Un verset parallèle à celui de Mc 10.43 où l'on attendrait le terme esclave plutôt que celui de diacre. Son origine est en Lc 22.26 : que le plus grand soit comme le plus jeune et celui qui dirige comme celui qui exerce le diaconat. Autrement dit le chef doit se soucier de son intendant en ne se déchargeant pas sur lui de toutes les responsabilités matérielles, économiques et financières. Repris en Marc et Matthieu le terme perd de sa spécificité pour revêtir le sens de “serviteur”

13 Les clés du royaume des cieux
Matthieu 23.13
Luc 11.52
Oï à vous scribes et pharisiens hypocrites parce que vous fermez le royaume des cieux
devant les hommes car vous n'y entrez pas et les entrants vous ne les laissez pas pénétrer.
Oï à vous les légistes parce que vous avez subtilisé la clé de la connaissance; aussi, vous n'y êtes pas entrés, et vous avez détourné ceux qui s'y dirigeaient.









La clé de la connaissance : Il s'agit vraisemblablement de la connaissance de la Torah aux mains des légistes, en hébreu בעלי התורה, ou maîtres de la Torah; selon Mal 2.7 ceux qui dispensaient l'enseignement de la Torah étaient des prêtres. La clé c'était le mode d'interprétation. Le reproche a de quoi terrifier quiconque aurait la prétention d'entrer dans la compréhension des Écritures. En préférant à la “connaissance” la “science” nombre de traducteurs ont souligné la vanité du monde déterminé par la toute puissance scientifique.
En remplaçant cette “connaissance” par “le royaume des Cieux”, selon une expression propre à son évangile et absente des autres livres du NT, Matthieu n'aurait-il pas cherché à se protéger d'une parole qui ne pouvait le laisser indifférent en tant que transmetteur et rédacteur des paroles de Jésus ?

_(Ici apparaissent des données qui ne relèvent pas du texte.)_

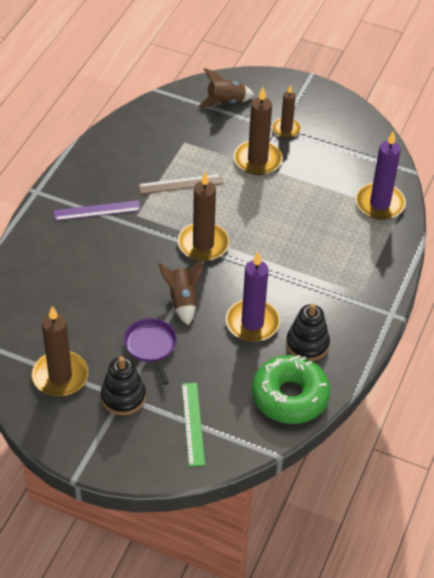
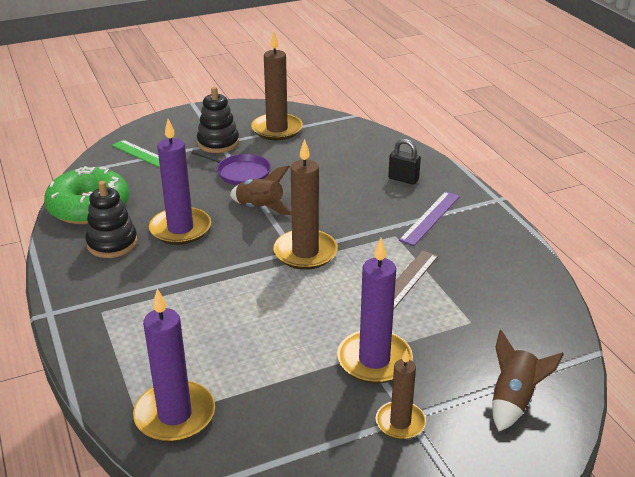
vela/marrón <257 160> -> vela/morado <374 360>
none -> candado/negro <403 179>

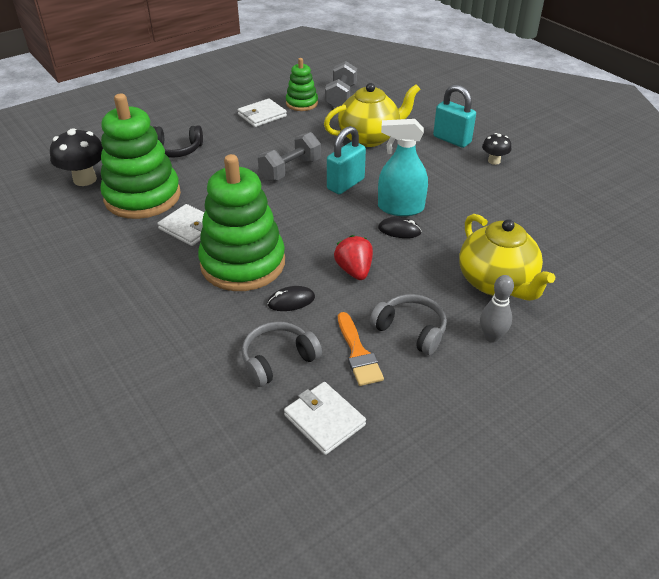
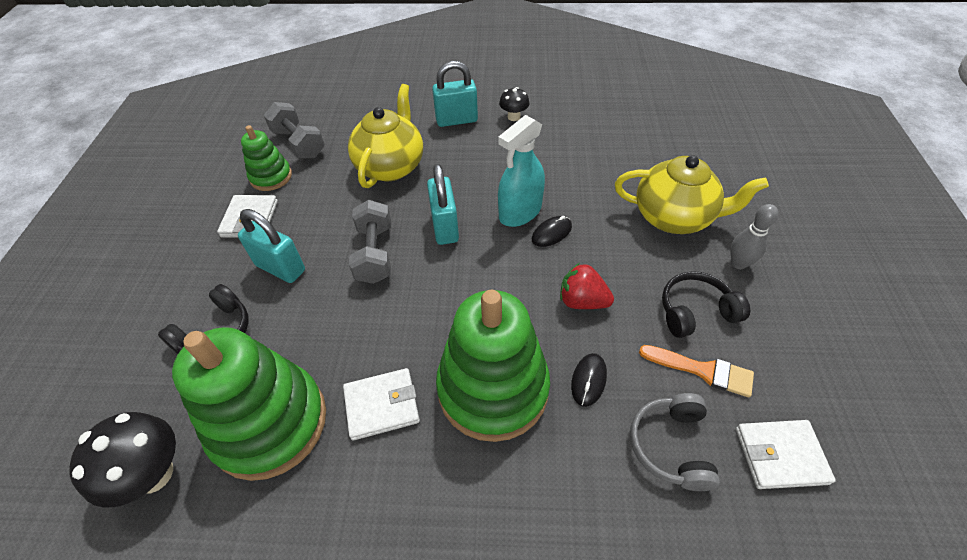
none -> candado/turquesa <280 268>
auriculares/gris <410 330> -> auriculares/negro <695 311>

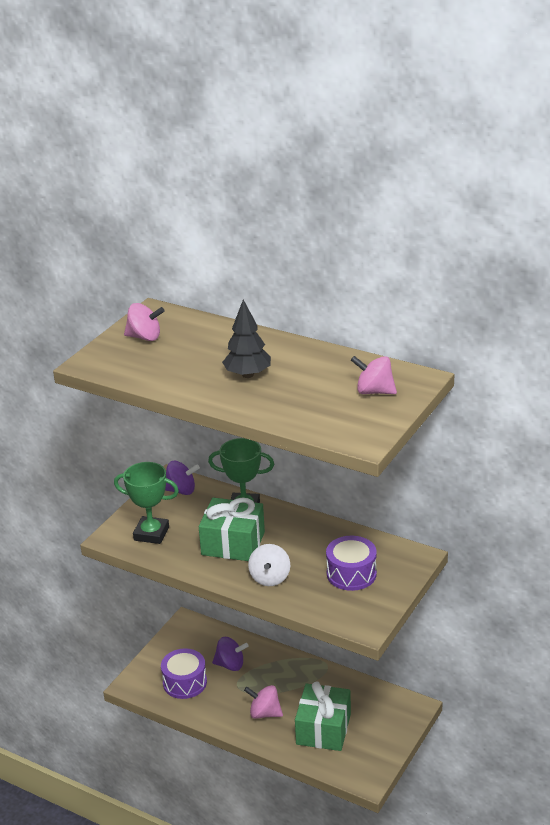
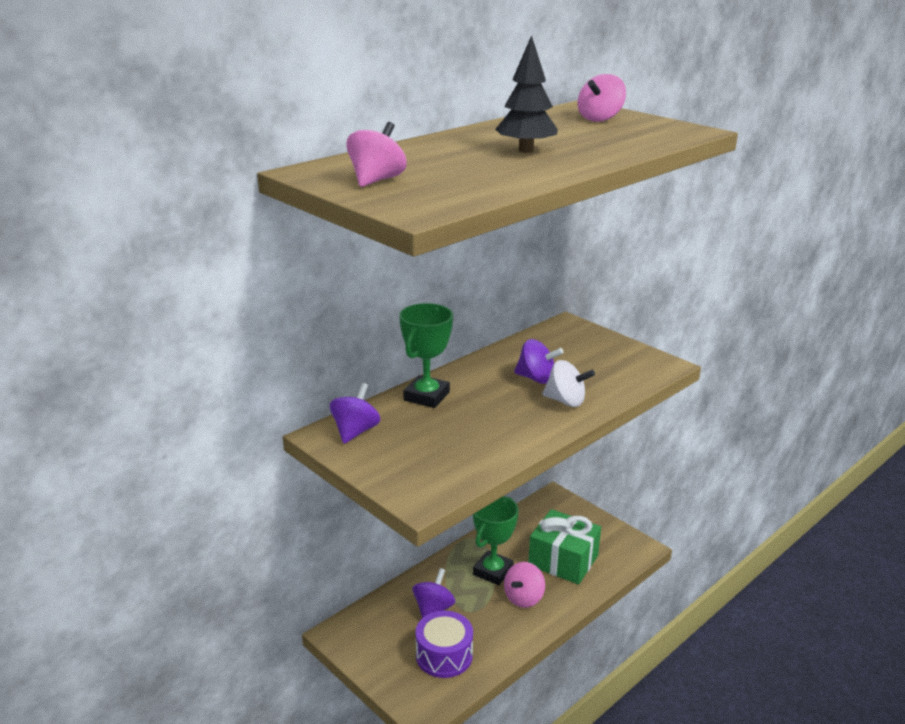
trofeo/verde <151 533> -> trofeo/verde <493 571>, move
none -> peonza/morado <536 378>
regalo/verde <233 543> -> none
tambor/morado <351 574> -> none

14 Oï à vous, scribes et pharisiens hypocrites! parce que vous dévorez les maisons des veuves, et que vous faites pour l'apparence de longues prières; à cause de cela vous serez jugés plus sévèrement. [Verset absent de א B03 D05 L Θ f1 33]
Ce verset est repris de Mc 12.40 / Lc 20.47 mais adressé non plus aux seuls scribes mais aussi aux pharisiens.

15 Oï à vous scribes et pharisiens hypocrites parce que vous traversez la mer et la [terre] ferme afin que vous fassiez un prosélyte ; et quand il l'est devenu vous le rendez fils de la géhenne deux fois plus que vous.
Une injure qui témoigne néanmoins du prosélytisme juif au Ier siècle, de sa force et de son étendue; c'est bien d'abord dans les synagogues et grâce à elles que s'est répandu le Christianisme.

17 Qu'est-ce qui est plus grand : l'or ou le temple qui sanctifie l'or ?
Cette interrogation de l'évangéliste serait à relier à la colère de Jésus chassant les marchands du temple.

23 La dîme
Matthieu 23.23
Luc 11.42 D05
Oï à vous scribes et Pharisiens hypocrites parce que vous payez la dîme de la menthe, de l'aneth et du cumin, et que vous abandonnez l'essentiel de la loi, la justice, la miséricorde et la foi :
Il fallait pratiquer ceci et ne pas abandonner cela.
42 Mais oï à vous les pharisiens! parce que vous payez la dîme de la menthe et de la rue, et de toute plante potagère et vous passez à côté du discernement et de l'amour de Dieu.
[...]











À la menthe Luc ajoutait la rue, une plante surtout médicinale et Matthieu deux épices, l'aneth et le cumin aux caractéristiques aussi curatives. La dernière phrase de Matthieu a pu être rajoutée en Luc dans le texte alexandrin ; d'une part elle relativise la condamnation de la sentence en justifiant le versement de la dîme. D'autre part elle évite de laisser entendre que Jésus n'incitait pas à verser la dîme, ce qui pouvait être un souci dans une communauté qui se dotait d'institutions.

25 Vous purifiez l’extérieur de la coupe et du plat et à l’intérieur ils sont pleins de rapacité et d’intempérance.
Au lieu de “ils sont pleins” ont attendrait l'accusation frontale “vous êtes pleins de...” puisque ce n'est pas une coupe ou un plat qui se remplissent de rapacité ou d'intempérance mais le cœur de l'homme.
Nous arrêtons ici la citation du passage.